Rod backed away from the kitchen carefully, his hands in front of him in a claw-like grip, and re-entered his bedroom. He saw his mother hurrying out the kitchen in a frenzy behind him. There was not much a distance between the kitchen and his bedroom. If one had to measure it, it would probably come to a little under two metres, though Rod had not gotten to that level of maths yet. To his little mind, that level of abstraction was unthinkable.

“I hate you!” he snarled, slamming the door shut like had done a thousand times before. He had to shut it this way to keep his mother out, for she would invade it otherwise.

“Like mother like son!” shouted his stepfather from the kitchen.

“Oh, fuck off you spiteful coward!” screamed his mother, slamming her door as well.

Nevertheless, after a few moments, the scared little boy opened the door tentatively, and went out and peered into his mother’s bedroom. His face was ghastly and pale, and he was suddenly cold to the touch even though the radiators were on full blast. The curtains were shut, and the room was pitch black, save the static of the television illuminating the room in cold, grey flashes.

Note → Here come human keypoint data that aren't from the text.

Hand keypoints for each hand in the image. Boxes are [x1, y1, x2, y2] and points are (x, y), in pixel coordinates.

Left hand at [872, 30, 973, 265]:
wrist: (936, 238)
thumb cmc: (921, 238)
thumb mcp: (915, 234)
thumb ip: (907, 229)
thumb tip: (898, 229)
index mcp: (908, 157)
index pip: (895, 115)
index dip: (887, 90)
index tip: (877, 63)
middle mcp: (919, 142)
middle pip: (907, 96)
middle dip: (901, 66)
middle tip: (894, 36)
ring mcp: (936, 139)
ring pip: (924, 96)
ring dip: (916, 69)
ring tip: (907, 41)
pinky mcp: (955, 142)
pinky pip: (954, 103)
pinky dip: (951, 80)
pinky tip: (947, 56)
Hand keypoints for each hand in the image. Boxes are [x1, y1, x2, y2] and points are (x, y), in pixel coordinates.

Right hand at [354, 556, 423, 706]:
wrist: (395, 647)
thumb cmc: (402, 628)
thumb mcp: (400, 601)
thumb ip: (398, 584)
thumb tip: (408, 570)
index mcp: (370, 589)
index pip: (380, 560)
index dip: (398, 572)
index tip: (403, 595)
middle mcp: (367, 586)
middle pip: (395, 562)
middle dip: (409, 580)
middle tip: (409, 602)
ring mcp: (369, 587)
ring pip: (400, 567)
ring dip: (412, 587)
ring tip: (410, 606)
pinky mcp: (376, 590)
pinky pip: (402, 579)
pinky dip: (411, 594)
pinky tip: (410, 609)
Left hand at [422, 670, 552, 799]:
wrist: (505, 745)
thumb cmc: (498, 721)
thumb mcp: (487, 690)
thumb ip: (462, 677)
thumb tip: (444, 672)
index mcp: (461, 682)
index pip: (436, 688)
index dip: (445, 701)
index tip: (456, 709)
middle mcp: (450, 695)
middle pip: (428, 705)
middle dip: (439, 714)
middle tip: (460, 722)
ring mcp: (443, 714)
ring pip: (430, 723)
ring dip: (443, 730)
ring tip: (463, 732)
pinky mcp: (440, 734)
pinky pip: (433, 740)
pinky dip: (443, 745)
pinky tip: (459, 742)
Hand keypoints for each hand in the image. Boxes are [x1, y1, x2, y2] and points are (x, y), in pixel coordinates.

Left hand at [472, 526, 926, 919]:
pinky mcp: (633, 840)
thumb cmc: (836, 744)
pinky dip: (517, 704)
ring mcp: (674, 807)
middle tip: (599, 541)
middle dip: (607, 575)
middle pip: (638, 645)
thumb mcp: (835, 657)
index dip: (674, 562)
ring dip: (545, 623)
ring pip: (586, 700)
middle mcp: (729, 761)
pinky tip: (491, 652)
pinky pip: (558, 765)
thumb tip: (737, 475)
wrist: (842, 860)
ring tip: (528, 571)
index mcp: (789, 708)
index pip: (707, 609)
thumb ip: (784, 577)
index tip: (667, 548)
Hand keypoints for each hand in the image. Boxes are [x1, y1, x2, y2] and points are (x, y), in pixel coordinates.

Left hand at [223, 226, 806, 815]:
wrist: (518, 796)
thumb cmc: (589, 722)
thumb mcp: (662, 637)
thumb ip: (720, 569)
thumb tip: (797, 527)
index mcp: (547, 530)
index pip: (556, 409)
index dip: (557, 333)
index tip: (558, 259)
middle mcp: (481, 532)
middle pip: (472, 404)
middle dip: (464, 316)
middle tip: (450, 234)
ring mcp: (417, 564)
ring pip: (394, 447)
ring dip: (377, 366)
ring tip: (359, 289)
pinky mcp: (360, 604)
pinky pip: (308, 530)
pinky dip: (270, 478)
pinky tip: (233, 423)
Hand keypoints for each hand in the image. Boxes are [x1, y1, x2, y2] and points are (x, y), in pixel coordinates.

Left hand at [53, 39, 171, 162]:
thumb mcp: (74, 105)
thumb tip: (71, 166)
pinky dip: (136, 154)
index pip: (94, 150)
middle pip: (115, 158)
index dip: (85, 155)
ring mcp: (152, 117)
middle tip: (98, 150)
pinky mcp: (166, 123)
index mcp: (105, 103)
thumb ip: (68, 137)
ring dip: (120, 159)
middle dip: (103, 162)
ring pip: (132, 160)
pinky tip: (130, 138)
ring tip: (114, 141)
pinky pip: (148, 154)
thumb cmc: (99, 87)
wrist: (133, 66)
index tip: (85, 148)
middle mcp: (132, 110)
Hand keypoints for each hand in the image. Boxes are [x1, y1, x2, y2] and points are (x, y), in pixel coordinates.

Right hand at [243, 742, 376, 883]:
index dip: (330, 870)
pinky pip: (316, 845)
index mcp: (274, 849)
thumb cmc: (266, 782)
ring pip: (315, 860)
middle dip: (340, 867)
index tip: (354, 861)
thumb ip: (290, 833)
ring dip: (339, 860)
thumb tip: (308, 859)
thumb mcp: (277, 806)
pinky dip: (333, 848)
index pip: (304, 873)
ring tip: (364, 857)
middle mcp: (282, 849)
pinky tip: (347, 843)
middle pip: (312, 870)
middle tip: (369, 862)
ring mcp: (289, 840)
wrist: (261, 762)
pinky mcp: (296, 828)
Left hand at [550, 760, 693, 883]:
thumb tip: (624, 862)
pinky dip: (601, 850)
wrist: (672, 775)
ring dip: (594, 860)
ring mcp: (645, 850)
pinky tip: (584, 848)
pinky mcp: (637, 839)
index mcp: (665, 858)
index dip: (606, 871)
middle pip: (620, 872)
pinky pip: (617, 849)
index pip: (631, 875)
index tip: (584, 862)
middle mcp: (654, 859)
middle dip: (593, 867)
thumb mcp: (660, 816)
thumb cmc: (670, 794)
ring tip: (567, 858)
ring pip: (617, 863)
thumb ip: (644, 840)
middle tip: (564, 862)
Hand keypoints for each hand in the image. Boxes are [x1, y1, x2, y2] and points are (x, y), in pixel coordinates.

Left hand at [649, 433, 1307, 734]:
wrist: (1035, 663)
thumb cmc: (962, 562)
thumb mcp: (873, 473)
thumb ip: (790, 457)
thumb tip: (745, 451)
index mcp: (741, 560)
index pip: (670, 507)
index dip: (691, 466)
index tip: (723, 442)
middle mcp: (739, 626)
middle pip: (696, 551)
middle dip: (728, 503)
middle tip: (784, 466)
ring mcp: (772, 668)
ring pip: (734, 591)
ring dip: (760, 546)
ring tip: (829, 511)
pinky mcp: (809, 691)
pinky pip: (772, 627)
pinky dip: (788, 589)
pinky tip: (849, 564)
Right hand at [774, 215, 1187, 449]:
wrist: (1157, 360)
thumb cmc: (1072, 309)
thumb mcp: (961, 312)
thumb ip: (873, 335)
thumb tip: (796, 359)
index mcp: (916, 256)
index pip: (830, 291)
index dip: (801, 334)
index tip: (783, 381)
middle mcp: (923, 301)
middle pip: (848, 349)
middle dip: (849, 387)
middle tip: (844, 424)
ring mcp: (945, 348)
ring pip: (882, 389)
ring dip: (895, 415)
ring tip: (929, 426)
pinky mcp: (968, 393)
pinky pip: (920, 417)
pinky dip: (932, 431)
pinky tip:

It was only half-past four in the afternoon and his mother was already intoxicated, though she would deny it of course, and this sent him ablaze with fury, for much of the argument was down to this one fact. Moreover, he could not recognise his mother from the morning, and this scared him further; there was not one mother he had to contend with, but two.

“Mummy’s boy,” teased the old man stomping down the corridor.